IANA timezone database
Computers represent timezones using the IANA timezone database (also called the "tz database" or "Olson database"). Instead of UTC offsets, timezones are identified by region/city names like America/New_York, Europe/Madrid, or Asia/Tokyo. This is important because:
- It encodes historical DST transitions (some countries have changed their rules multiple times).
- It handles edge cases like countries that skipped a day when crossing the International Date Line.
- It is used by virtually all programming languages and operating systems.
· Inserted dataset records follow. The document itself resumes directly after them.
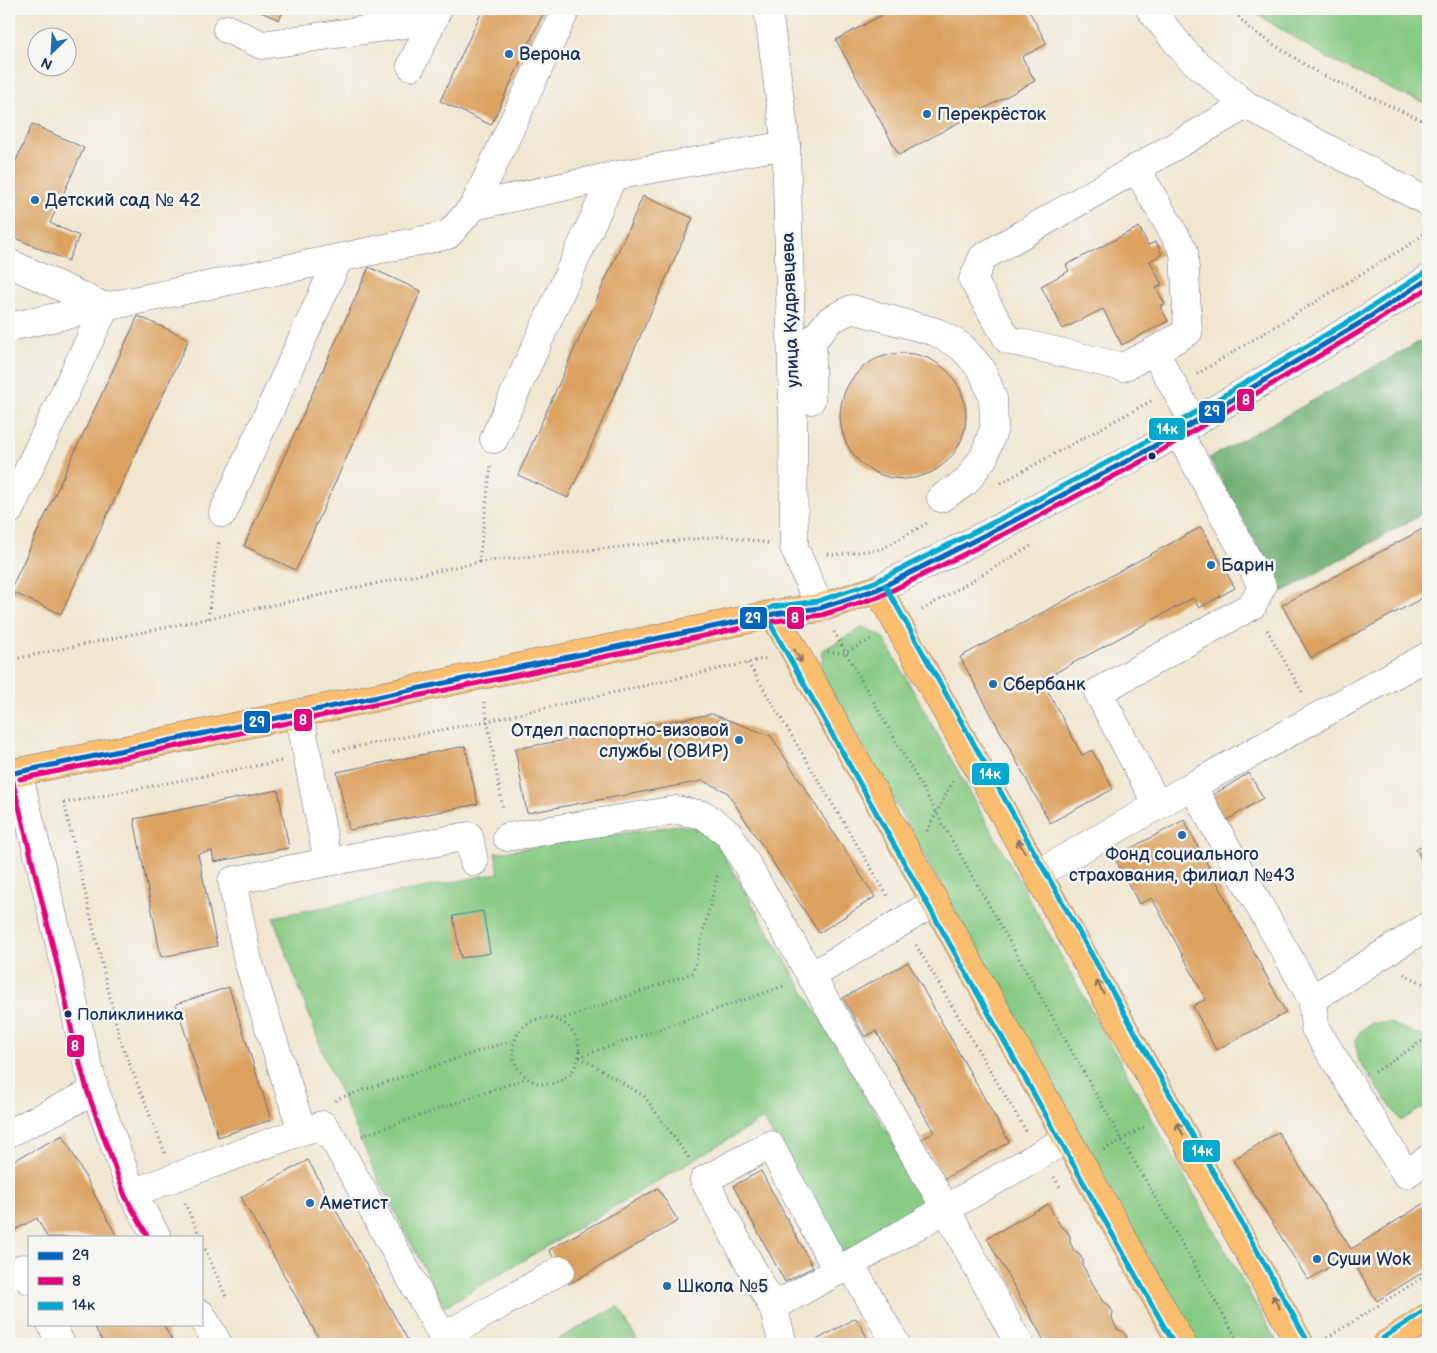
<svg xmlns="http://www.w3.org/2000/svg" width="1437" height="1353" viewBox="0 0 1437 1353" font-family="'Balsamiq Sans',sans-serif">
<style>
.green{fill:#87ca83;stroke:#517c70}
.forest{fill:#6dae71;stroke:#446e68}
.building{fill:#dba15f}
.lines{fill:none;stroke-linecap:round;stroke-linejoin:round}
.minor-casing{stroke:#666f86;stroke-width:29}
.major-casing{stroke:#666f86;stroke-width:29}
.path{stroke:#666f86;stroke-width:3;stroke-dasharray:1 4;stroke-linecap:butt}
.minor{stroke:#fff;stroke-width:28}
.major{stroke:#fbbd6e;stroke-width:28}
.bus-1-casing{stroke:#f6f6f2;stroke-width:9}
.bus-2-casing{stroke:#f6f6f2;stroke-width:9}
.bus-3-casing{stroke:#f6f6f2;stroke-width:9}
.bus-1{stroke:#0065bd;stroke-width:5}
.bus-2{stroke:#e5007d;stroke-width:5}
.bus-3{stroke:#00a9ce;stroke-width:5}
.oneway{stroke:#806f65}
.poi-dot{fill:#1f6fb2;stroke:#f6f6f2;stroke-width:2}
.bus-dot{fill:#1b2f5e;stroke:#f6f6f2;stroke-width:2}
.labels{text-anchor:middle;stroke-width:5;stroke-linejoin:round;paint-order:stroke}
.bus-label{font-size:17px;fill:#1b2f5e;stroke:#f6f6f2;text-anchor:start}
.poi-label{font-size:18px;fill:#1b2f5e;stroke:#f6f6f2;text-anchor:start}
.street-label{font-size:18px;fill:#1b2f5e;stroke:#f6f6f2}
.line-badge{stroke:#f6f6f2;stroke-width:2}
.badge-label{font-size:14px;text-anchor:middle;font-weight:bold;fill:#fff}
</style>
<rect width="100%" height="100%" fill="#f6f6f2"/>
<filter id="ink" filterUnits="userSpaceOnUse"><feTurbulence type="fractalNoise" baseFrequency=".02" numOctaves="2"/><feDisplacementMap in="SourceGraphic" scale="10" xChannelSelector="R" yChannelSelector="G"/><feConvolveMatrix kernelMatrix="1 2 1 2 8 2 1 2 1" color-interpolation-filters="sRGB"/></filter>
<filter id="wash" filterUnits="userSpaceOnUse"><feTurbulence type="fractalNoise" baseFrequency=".0096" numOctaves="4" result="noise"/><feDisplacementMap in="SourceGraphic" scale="20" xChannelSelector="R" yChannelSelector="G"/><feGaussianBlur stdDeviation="1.12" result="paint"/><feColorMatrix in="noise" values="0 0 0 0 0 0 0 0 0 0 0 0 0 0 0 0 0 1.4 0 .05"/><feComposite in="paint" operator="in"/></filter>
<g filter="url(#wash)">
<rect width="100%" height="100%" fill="#f1e6d0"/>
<g class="green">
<polygon points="1252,9 1428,9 1428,104 1399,93 1327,58 1258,15"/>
<polygon points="863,627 883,637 1278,1344 1197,1344 821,671 823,650"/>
<polygon points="677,825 700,829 718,846 930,1205 843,1253 763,1119 444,1307 379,1181 326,1061 273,917 499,873 495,853"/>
<polygon points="1372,1023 1390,1023 1428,1039 1428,1104 1401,1121 1359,1061 1355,1041 1360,1031"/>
<polygon points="618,1306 639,1344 549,1344"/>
</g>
<polygon class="forest" points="1428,337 1428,511 1283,592 1209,458"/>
<g id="blocks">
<g class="building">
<polygon points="254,9 284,9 279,20"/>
<polygon points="483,9 545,9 491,125 440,101"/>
<polygon points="893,9 991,9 993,14 1002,9 1028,9 1047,44 1022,57 1035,81 899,155 836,40"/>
<polygon points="32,124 84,148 50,223 79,236 68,261 9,235 9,177"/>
<polygon points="643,196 693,218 568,498 518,475"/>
<polygon points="1139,227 1148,245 1156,242 1162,254 1150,261 1162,285 1156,288 1165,304 1160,306 1168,321 1122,345 1103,309 1063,329 1041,286 1069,271 1066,265"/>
<polygon points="369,267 421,291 296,570 244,546"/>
<polygon points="138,316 189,339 61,614 10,591"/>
<circle cx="903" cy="416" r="63"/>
<polygon points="1428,526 1428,595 1311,658 1282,605"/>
<polygon points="1201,527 1235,588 1199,608 1193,598 1042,680 1082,755 1092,750 1113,789 1050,823 960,657"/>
<polygon points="712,714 771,736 875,897 819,933 727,792 703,781 527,813 515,749"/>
<polygon points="465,746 478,804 349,830 337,772"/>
<polygon points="1249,773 1263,798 1221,824 1206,799"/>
<polygon points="278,790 289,848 214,862 212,851 198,854 217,946 161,957 134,819"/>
<polygon points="1184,820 1286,1013 1216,1050 1193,1006 1206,999 1152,898 1139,904 1114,857"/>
<polygon points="1428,842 1428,870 1416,849"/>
<polygon points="483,911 490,953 461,958 453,916"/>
<polygon points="908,962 1009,1142 944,1179 922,1139 934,1132 876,1031 865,1037 843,998"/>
<polygon points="229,987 271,1120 218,1137 176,1004"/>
<polygon points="1278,1132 1351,1249 1428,1201 1428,1269 1377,1301 1349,1255 1308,1280 1233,1160"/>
<polygon points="63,1135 117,1237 47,1237 37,1218 9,1233 9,1163"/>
<polygon points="308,1160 410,1344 322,1344 241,1197"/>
<polygon points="761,1171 813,1267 785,1282 733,1186"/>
<polygon points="658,1188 678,1221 569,1284 549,1250"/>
<polygon points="1048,1204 1061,1227 1066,1230 1070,1236 1070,1242 1074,1251 1079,1254 1083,1260 1083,1266 1103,1302 1109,1305 1113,1312 1112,1318 1117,1329 1123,1332 1127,1338 1126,1344 1046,1344 987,1238"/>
<polygon points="856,1318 871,1344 809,1344"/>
<polygon points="93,1324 163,1324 174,1344 104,1344"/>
</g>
</g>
</g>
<g filter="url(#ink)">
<use href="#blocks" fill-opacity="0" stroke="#666f86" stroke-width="1"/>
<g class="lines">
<g class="minor-casing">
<g id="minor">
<polyline points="768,9 786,145 793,406 794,547 820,608"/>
<polyline points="1150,9 1187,55 1246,105 1428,202"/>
<polyline points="227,29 262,45 433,20"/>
<polyline points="411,66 438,9"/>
<polyline points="1136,168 1184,251 1188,332 1154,351 1194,423"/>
<polyline points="474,206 566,9"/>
<polyline points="9,263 105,307 9,511"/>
<polyline points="9,327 448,235 474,206 613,176 786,145"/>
<polyline points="1154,351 1123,367 1008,340 973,280 983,257 1246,105"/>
<polyline points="811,400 811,367 813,340 830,320 852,309 936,332 962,347 982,370 993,398 994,428 984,457 966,482 941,498"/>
<polyline points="494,439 613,176"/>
<polyline points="223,513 339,258"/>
<polyline points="878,589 1015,520 1146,451 1360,323 1428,279"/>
<polyline points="1428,656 1192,786 1312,999 1315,1028 1406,1174 1428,1159"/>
<polyline points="299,713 328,862"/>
<polyline points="18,772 70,986 81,1040 95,1091 132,1193 157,1237"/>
<polyline points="1158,806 1098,692 1253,605 1262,586 1190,453 1177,432"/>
<polyline points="507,837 676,810 704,815 729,834 811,976"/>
<polyline points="1037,874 1192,786"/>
<polyline points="935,902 811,976 946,1209 1019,1344"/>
<polyline points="1312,999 1428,926"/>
<polyline points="302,1131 323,1125 337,1145 443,1337 561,1270"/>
<polyline points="9,1133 95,1091"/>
<polyline points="132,1193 302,1131 248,961 232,881 328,862 469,836 474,862"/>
<polyline points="850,1264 896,1344"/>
<polyline points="9,1276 23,1268 29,1280"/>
<polyline points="773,1307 850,1264 1067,1139"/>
<polyline points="201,1314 218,1344"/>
<polyline points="51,1324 61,1344"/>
<polyline points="783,1344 773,1307 704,1180 770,1145 838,1272"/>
</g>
</g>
<g class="major-casing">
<g id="major">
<polyline points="774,614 1182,1344"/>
<polyline points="9,774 774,614 820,608 878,589 1300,1344"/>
<polyline points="1387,1344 1428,1317"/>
</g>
</g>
<g class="path">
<polyline points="1232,9 1250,29 1318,73 1428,123"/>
<polyline points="1197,374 1412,243 1428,231"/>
<polyline points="1001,483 1151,401"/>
<polyline points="828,554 835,555 882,549 929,522"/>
<polyline points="479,562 491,465"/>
<polyline points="922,610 1031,546"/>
<polyline points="208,618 219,541"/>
<polyline points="1267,630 1303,694"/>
<polyline points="834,632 1122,1140 1240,1344"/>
<polyline points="828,652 845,653 873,638"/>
<polyline points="9,660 479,562 723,536 768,543"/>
<polyline points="748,663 889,898"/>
<polyline points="484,702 503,809"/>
<polyline points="334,751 487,721 768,658"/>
<polyline points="927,831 953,781"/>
<polyline points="916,945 1026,1131"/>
<polyline points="1404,974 1428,986"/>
<circle cx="546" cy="1051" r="33"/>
<polyline points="560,1020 693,973 718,873"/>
<polyline points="579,1057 784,986"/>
<polyline points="580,1057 644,1096 689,1158"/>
<polyline points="1375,1072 1428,1037"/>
<polyline points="336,1101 337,1099 515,1039"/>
<polyline points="362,1136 527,1078"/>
<polyline points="1104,1150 1146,1126"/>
<polyline points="165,1153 120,1040 64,803 281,761"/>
<polyline points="1054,1177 1061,1189"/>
<polyline points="185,1203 200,1237"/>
<polyline points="201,1240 227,1299"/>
<polyline points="1327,1338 1428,1274"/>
</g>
<use href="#minor" class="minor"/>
<use href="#major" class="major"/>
<g class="bus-1-casing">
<polyline id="bus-1" points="9,774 774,614 820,608 878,589 1015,520 1146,451 1360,323 1428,279"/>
</g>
<g class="bus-2-casing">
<g id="bus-2">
<polyline points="11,774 63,988 74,1042 88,1093 125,1196 148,1237"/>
<polyline points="20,779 775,621 822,615 881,596 1018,527 1150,457 1364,329 1428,288"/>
</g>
</g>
<g class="bus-3-casing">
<g id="bus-3">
<polyline points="885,585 1307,1340"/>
<polyline points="1383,1338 1424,1311"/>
<path d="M1174 1344 767 618C766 613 767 609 772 607L818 601 875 582 1012 513 1142 444 1356 317 1424 273"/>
</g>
</g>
<use href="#bus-1" class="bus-1"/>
<use href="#bus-2" class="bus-2"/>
<use href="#bus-3" class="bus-3"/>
</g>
<defs><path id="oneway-shaft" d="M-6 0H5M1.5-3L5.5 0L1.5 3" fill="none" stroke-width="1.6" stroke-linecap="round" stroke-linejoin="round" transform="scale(1.25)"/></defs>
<g class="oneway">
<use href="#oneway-shaft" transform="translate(798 656) rotate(61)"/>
<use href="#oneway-shaft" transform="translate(1021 846) rotate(-119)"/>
<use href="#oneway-shaft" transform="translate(1100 987) rotate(-119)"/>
<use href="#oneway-shaft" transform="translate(1180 1129) rotate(-119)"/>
<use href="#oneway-shaft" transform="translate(1276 1302) rotate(-119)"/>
</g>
</g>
<g class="poi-dot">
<circle cx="509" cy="54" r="5"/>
<circle cx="927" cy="114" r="5"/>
<circle cx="35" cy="200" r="5"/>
<circle cx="1211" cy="565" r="5"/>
<circle cx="993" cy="684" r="5"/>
<circle cx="739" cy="740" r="5"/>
<circle cx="1182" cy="835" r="5"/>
<circle cx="310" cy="1203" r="5"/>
<circle cx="1317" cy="1259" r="5"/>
<circle cx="667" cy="1286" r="5"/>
</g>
<g class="bus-dot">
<circle cx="1152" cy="456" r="4.5"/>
<circle cx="68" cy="1014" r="4.5"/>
</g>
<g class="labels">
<g class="bus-label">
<text x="77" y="1020">Поликлиника</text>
</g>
<g class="poi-label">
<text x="519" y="60">Верона</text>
<text x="937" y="120">Перекрёсток</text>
<text x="45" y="206">Детский сад № 42</text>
<text x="1221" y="571">Барин</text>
<text x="1003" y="690">Сбербанк</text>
<text x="729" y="736" text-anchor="end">Отдел паспортно-визовой<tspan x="729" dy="21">службы (ОВИР)</tspan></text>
<text x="1182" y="860" text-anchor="middle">Фонд социального<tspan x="1182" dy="21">страхования, филиал №43</tspan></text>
<text x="320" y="1209">Аметист</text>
<text x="1327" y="1265">Суши Wok</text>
<text x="677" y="1292">Школа №5</text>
</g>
<g class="street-label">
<text transform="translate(790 310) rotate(-92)" y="6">улица Кудрявцева</text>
</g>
</g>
<g class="line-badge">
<rect x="1236" y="388" width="19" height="24" rx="5" fill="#e5007d"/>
<rect x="1198" y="400" width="28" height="24" rx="5" fill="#0065bd"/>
<rect x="1148" y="417" width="38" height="24" rx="5" fill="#00a9ce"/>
<rect x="739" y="606" width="29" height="24" rx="5" fill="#0065bd"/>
<rect x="786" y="606" width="19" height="24" rx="5" fill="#e5007d"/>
<rect x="293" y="708" width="20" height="24" rx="5" fill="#e5007d"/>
<rect x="243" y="710" width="28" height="24" rx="5" fill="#0065bd"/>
<rect x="971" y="762" width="39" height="24" rx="5" fill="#00a9ce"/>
<rect x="66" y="1034" width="19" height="24" rx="5" fill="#e5007d"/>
<rect x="1182" y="1139" width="39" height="24" rx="5" fill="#00a9ce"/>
</g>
<g class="badge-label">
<text x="1246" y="405">8</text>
<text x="1212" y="416">29</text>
<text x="1167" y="434">14к</text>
<text x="753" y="623">29</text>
<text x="795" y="623">8</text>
<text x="303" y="725">8</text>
<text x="257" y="727">29</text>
<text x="990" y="779">14к</text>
<text x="75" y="1051">8</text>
<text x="1202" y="1156">14к</text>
</g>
<rect width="1437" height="1353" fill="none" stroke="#f6f6f2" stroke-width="30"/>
<rect x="28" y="1236" width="175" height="90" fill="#f6f6f2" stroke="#9ea6b7"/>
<rect x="38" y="1252" width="25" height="8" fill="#0065bd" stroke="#9ea6b7"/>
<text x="72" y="1260" font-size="15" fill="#1b2f5e">29</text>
<rect x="38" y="1277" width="25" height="8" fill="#e5007d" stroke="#9ea6b7"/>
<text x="72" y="1286" font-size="15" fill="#1b2f5e">8</text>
<rect x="38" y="1302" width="25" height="8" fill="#00a9ce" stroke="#9ea6b7"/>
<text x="72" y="1310" font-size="15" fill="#1b2f5e">14к</text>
<g transform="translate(52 52) rotate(205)"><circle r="24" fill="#f6f6f2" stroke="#9ea6b7"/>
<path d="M0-4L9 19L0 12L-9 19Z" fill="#1f6fb2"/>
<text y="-8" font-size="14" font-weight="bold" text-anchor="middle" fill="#1b2f5e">N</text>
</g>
</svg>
Avoid using abbreviations like "EST" or "CET" in code — they are ambiguous (EST means different things in the US and Australia). Always use IANA identifiers.
Converting timezones in code
| Language | Example |
|---|---|
| JavaScript | new Intl.DateTimeFormat('en', { timeZone: 'Asia/Tokyo' }).format(new Date()) |
| Python | from zoneinfo import ZoneInfo; dt.astimezone(ZoneInfo('Asia/Tokyo')) |
| Java | ZonedDateTime.now(ZoneId.of("Asia/Tokyo")) |
| Go | loc, _ := time.LoadLocation("Asia/Tokyo"); t.In(loc) |
| SQL (PostgreSQL) | now() AT TIME ZONE 'Asia/Tokyo' |
Tips for scheduling meetings across timezones
- Anchor on UTC. State meeting times in UTC to avoid ambiguity — everyone can convert to their local time.
- Watch the DST transition weeks. The US and Europe change clocks on different dates, so the overlap window shifts for 2–3 weeks twice a year.
- Know the non-DST zones. Japan, India, Dubai, and China don't change their clocks, so they're more predictable partners.
- US + Europe sweet spot: 14:00–17:00 UTC covers 9 AM–12 PM New York and 3 PM–6 PM Madrid.
- US + Asia sweet spot: Very hard — there is roughly a 12–14 hour difference. Early morning US (7 AM PST = 23:00 UTC) or late evening is usually the only overlap.